'''

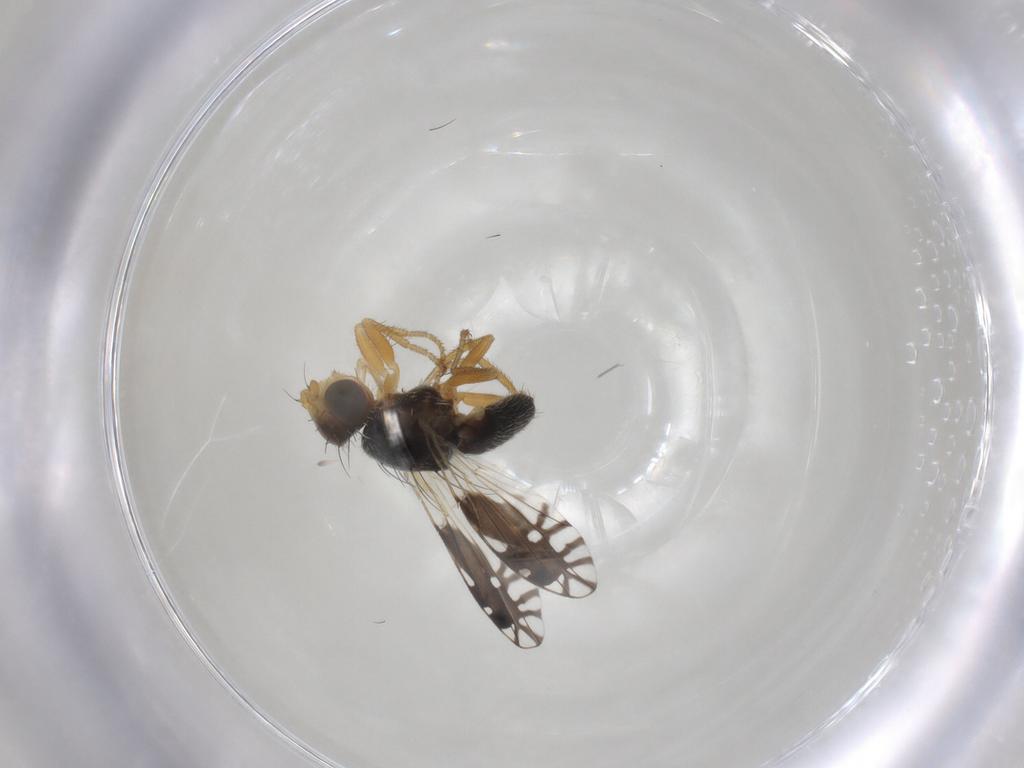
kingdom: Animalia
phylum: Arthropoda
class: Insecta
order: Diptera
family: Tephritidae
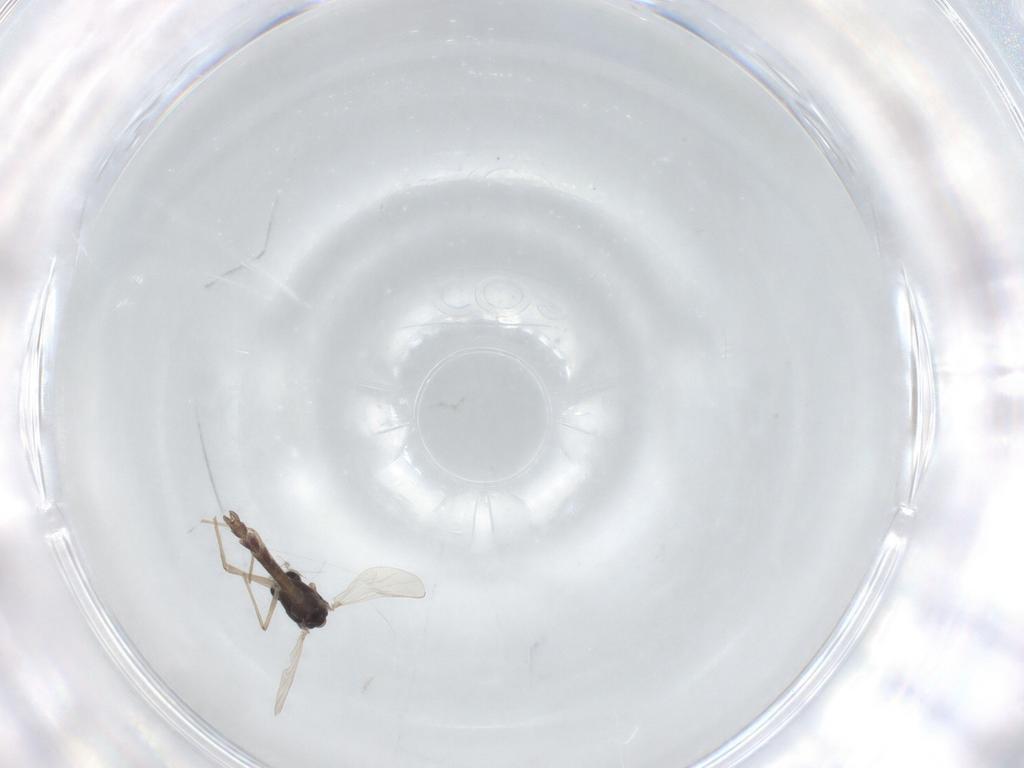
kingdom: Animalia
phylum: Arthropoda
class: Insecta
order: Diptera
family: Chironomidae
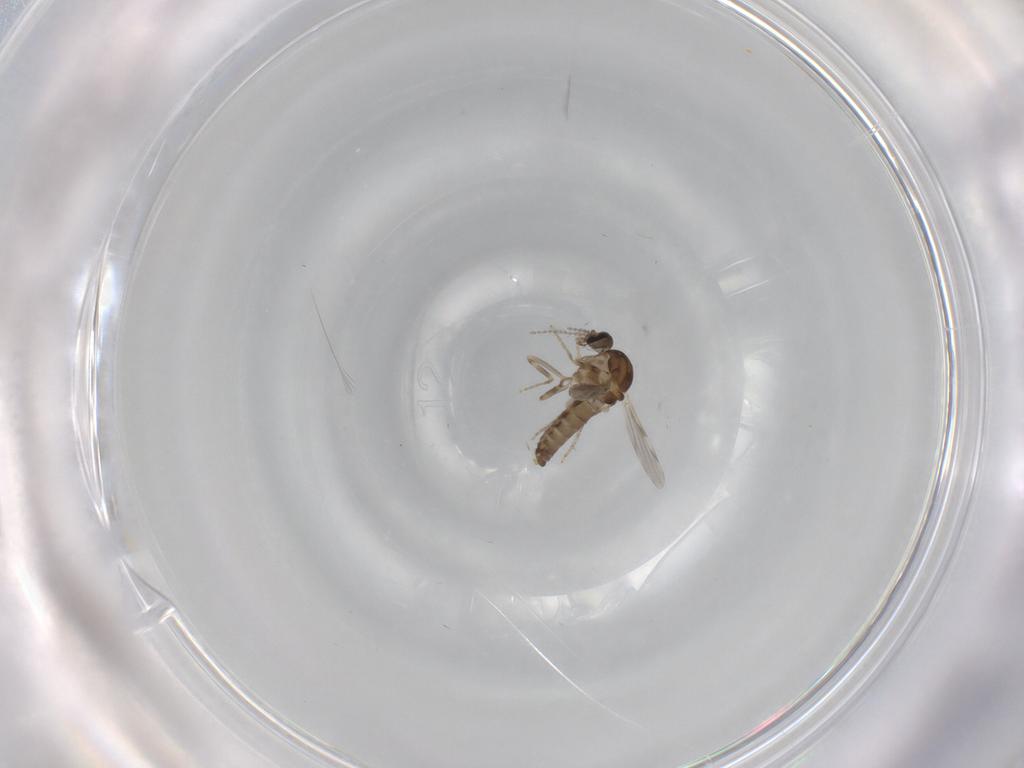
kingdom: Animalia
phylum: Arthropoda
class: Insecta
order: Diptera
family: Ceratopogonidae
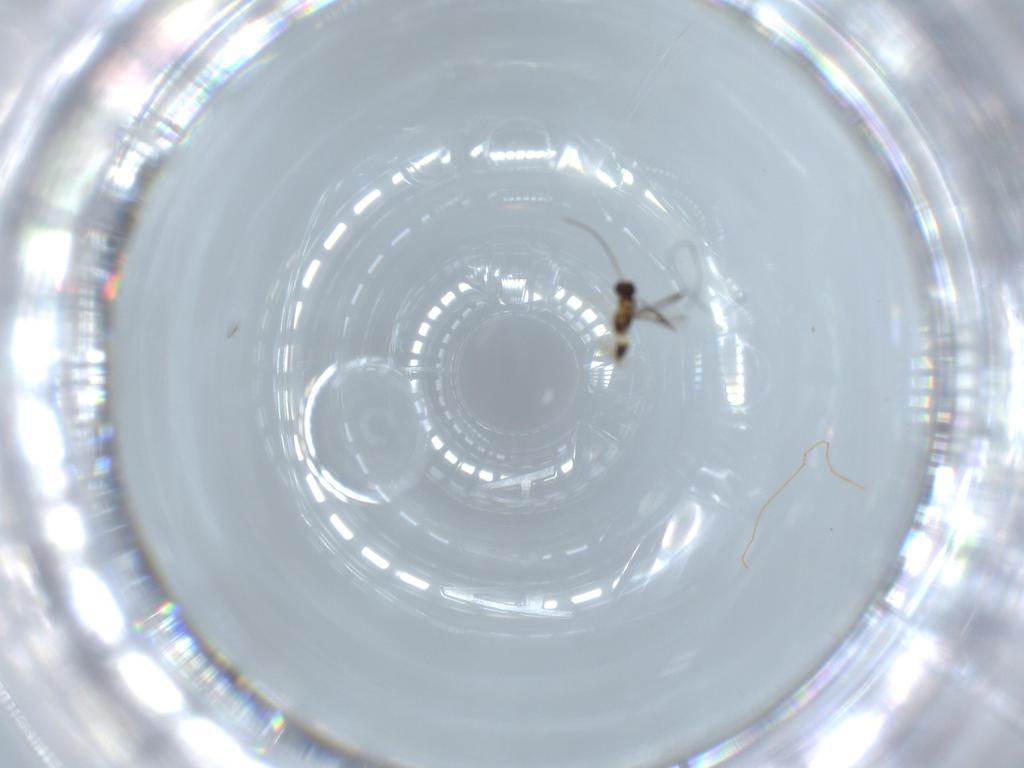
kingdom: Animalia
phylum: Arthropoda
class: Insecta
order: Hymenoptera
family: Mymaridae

'''

▶ [TASK REQUIREMENTS] Could you repeat all the entries above, substituting "familia" for every "family" and changing nothing else, with the pictures left out?

▶ [RESULT FOR THIS TASK]
kingdom: Animalia
phylum: Arthropoda
class: Insecta
order: Diptera
familia: Tephritidae
kingdom: Animalia
phylum: Arthropoda
class: Insecta
order: Diptera
familia: Chironomidae
kingdom: Animalia
phylum: Arthropoda
class: Insecta
order: Diptera
familia: Ceratopogonidae
kingdom: Animalia
phylum: Arthropoda
class: Insecta
order: Hymenoptera
familia: Mymaridae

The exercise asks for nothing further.